Les femmes présentant un cancer du sein ont souvent un déficit préexistant en vitamine D. Or, plusieurs études épidémiologiques suggèrent que ce déficit vitaminique non seulement accroit le risque de cancer du sein, mais est corrélé à des tumeurs mammaires plus agressives et un pronostic plus mauvais. Il restait à savoir si l’association était vraiment causale et quel en était le mécanisme.
« Notre étude indique qu’un déficit en vitamine D affecte directement la tumeur cancéreuse du sein, favorisant la progression tumorale », explique au « Quotidien » le Dr Brian Feldman, de l’Ecole de Médecine de Stanford (Etats-Unis), qui a dirigé l’étude parue dans la revue Endocrinology.
“En particulier, nous montrons que le déficit en vitamine D provoque directement une hausse de l’expression d’un gène appelé ID1 qui favorise la dissemination métastatique du cancer du sein. De fait, nous avons constaté que cette relation entre les taux sanguins de vitamine D et les taux d’ID1 dans la tumeur existe déjà lorsque les patientes sont diagnostiquées ».
L’équipe a d’abord étudié des souris, certaines trop peu nourries en vitamine D et devenues déficientes, d’autres recevant une dose orale correcte de vitamine D. Après injection de cellules mammaires cancéreuses chez ces souris, celles déficientes en vitamine D montrent un développement plus rapide des tumeurs mammaires et une croissance tumorale accélérée.
Inhibition de la métastase
Afin d’explorer le mécanisme, ils ont étudié des cellules mammaires cancéreuses de souris sur lesquelles ils ont réduit l’expression du récepteur vitamine D (knock-down du VDR, ou VDR KD). Cette baisse du signal Vitamine D/VDR accélère la croissance de la tumeur primitive et permet le développement des metastases in vivo, ce qui montre que le signal vitamine D inhibe la métastase par un effet direct sur la tumeur.
De plus, une analyse du profil d’expression génique des tumeurs chez les souris déficientes et non déficientes, ainsi que dans les cellules VDR KD et les cellules témoins, a permis de découvrir dans les cellules VDR KD et les tumeurs des souris déficientes une surexpression du gene Id1, connu pour être un gène de progression du cancer du sein.
De façon intéressante, un traitement par vitamine D sur les cellules mammaires cancéreuses diminue les taux de protéine Id1.
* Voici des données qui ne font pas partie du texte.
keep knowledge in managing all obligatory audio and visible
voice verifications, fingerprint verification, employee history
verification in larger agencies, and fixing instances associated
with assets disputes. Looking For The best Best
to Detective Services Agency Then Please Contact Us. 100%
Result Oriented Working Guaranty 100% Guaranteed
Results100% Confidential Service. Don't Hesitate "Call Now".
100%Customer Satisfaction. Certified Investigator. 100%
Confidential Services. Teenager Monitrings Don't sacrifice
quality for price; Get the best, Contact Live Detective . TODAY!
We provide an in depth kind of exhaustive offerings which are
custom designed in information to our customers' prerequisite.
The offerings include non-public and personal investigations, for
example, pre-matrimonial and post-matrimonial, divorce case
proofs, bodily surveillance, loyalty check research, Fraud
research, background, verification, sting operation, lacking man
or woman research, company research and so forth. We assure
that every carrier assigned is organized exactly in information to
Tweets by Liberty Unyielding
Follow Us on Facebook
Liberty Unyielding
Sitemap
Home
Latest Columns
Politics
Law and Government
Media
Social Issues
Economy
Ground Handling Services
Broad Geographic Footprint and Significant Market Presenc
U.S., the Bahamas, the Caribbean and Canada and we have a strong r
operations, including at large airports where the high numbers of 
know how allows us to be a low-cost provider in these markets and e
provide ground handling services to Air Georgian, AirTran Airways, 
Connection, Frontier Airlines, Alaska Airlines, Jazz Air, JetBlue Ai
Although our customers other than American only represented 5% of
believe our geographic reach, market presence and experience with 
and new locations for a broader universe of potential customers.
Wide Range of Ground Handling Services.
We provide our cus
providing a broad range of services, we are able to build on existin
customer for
Enfin, ces résultats chez la souris ont tout lieu d’être pertinents chez l’humain puisque les chercheurs ont découvert que le mécanisme de régulation de l’ID1 par VDR est conservé dans des cellules humaines de cancer du sein.
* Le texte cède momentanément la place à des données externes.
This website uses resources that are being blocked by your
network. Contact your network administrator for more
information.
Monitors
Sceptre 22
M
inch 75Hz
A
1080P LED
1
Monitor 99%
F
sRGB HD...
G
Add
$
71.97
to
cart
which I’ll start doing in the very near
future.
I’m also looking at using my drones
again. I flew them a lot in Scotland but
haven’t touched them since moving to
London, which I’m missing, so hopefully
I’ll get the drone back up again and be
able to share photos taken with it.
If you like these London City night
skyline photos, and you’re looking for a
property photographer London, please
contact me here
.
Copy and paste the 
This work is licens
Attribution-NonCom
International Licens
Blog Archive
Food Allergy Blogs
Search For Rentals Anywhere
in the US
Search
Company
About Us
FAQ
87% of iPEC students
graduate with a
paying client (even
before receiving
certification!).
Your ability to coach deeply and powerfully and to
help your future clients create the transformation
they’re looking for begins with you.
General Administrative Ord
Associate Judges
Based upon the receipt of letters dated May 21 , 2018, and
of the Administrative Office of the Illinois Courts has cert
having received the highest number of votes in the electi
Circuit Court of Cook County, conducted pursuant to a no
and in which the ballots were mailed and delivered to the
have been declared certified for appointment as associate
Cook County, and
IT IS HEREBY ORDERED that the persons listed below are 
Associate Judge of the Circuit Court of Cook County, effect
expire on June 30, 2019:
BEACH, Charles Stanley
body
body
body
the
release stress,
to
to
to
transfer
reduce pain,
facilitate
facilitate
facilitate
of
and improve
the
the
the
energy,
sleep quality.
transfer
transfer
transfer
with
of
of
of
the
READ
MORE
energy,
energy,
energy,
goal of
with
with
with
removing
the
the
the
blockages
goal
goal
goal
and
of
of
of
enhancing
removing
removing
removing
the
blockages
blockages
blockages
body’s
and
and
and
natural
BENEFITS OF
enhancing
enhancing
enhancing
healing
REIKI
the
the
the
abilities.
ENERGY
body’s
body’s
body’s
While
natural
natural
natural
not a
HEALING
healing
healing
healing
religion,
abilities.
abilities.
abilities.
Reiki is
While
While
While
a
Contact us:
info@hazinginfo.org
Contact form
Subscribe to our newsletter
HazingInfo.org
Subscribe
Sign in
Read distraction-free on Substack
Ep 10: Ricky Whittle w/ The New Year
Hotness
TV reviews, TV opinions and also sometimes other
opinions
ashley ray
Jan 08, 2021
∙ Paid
De plus, en examinant les données d’une récente etude randomisée de vitamine D chez des femmes opérées pour un cancer du sein, ils ont constaté que les taux sanguins de vitamine D sont inversement associés aux taux d’ID1 dans leurs tumeurs. Chaque augmentation de 10ng pour les taux de vitamine D étaient associés à une reduction de 20% des taux d’Id1 dans les tumeurs.
“Nos résultats expliquent en partie l’association épidémiologique ente les faibles taux circulants de vitamine D et le mauvais pronostic chez les femmes ayant un cancer du sein. Ils suggèrent en outre que la correction du déficit en vitamine D pourrait être bénéfique pour inhiber la progression et améliorer le pronostic", concluent les auteurs.
Corriger tout déficit en vitamine D
“Bien que d’autres recherches sont nécessaires, les données suggèrent que les femmes à risque de cancer du sein devraient connaitre leurs taux de vitamine D et corriger tout deficit », préconise le Dr Feldman. "Cependant, précise-t-il , les données ne signifient pas forcement qu’un apport de vitamine D au-delà d’une correction soit bénéfique. De plus, ces données ne s’appliquent pas nécessairement à d’autres cancers."
Les prochains objectifs. “Il sera important de suivre les patientes pour examiner si la relation entre ces voies (Vit D et Id1) modifie l’evolution clinique comme nous l’avons observé dans les modèles murins », precise au Quotidien le Dr Feldman. Par ailleurs, certains variants du VDR pourraient avoir un effet différent sur le pronostic du cancer du sein, et le taux de VDR dans la tumeur pourrait aussi modifier le risque, des questions intéressantes que nous voulons explorer ».
Endocrinology, 3 mars 2016, Williams et coll.